I started using the owlready2 package but it requires you to self-define each individual annotation property (you can't just get a list of all of them, so if you add a property like random_identifier you have to go back into the code and add entity.random_identifier or it won't be picked up). This works okay, it's pretty fast, but subannotations require loading the IRI, then searching for it as:

random_prop = IRIS['http://schema.org/fillerName']
sub_annotation = x[entity, random_prop, annotation_label]

This is extremely slow, taking 5-10 minutes to load to search through around 140 sub-annotation types, compared to about 3-5 seconds for just the annotations.

From there I decided to scrap owlready2 and try rdflib.

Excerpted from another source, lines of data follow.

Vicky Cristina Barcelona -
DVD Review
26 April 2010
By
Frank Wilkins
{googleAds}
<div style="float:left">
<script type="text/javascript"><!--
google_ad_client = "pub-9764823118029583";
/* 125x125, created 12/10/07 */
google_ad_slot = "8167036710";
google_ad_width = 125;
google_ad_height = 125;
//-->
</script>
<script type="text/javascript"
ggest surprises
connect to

However, it looks like sub-annotations are just attached as BNodes and I can't figure out how to access them through their "parent" annotation or if that's even possible.

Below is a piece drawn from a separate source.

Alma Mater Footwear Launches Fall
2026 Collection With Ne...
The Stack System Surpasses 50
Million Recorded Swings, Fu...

TL;DR: Does anybody know how to access an entry and gather all of its annotations and sub-annotations quickly in an XML/RDF ontology file?

EDIT 1:

As suggested, here is a snippet of the ontology:

    <!-- http://ncicb.nci.nih.gov/xml/owl/EVS/Thesaurus.owl#C42610 -->

    <owl:Class rdf:about="http://ncicb.nci.nih.gov/xml/owl/EVS/Thesaurus.owl#C42610">
        <rdfs:subClassOf rdf:resource="http://ncicb.nci.nih.gov/xml/owl/EVS/Thesaurus.owl#C42698"/>
        <obo:IAO_0000115 xml:lang="en">A shortened form of a word or phrase.</obo:IAO_0000115>
        <oboInOwl:hasDbXref rdf:datatype="http://www.w3.org/2001/XMLSchema#anyURI">https://en.wikipedia.org/wiki/Abbreviation</oboInOwl:hasDbXref>
        <rdfs:label xml:lang="en">abbreviation</rdfs:label>
        <schema:alternateName xml:lang="en">abbreviations</schema:alternateName>
        <Property:P1036 rdf:datatype="http://www.w3.org/2001/XMLSchema#integer">411</Property:P1036>
    </owl:Class>
    <owl:Axiom>
        <owl:annotatedSource rdf:resource="http://ncicb.nci.nih.gov/xml/owl/EVS/Thesaurus.owl#C42610"/>
        <owl:annotatedProperty rdf:resource="https://www.wikidata.org/wiki/Property:P1036"/>
        <owl:annotatedTarget rdf:datatype="http://www.w3.org/2001/XMLSchema#integer">411</owl:annotatedTarget>
        <schema:bookEdition rdf:datatype="http://www.w3.org/2001/XMLSchema#integer">20</schema:bookEdition>
    </owl:Axiom>

Thank you all so much!


Solution

  • So I was overlooking the obvious... I updated owlready2 from 0.18 to 0.22 and it's lightning fast now.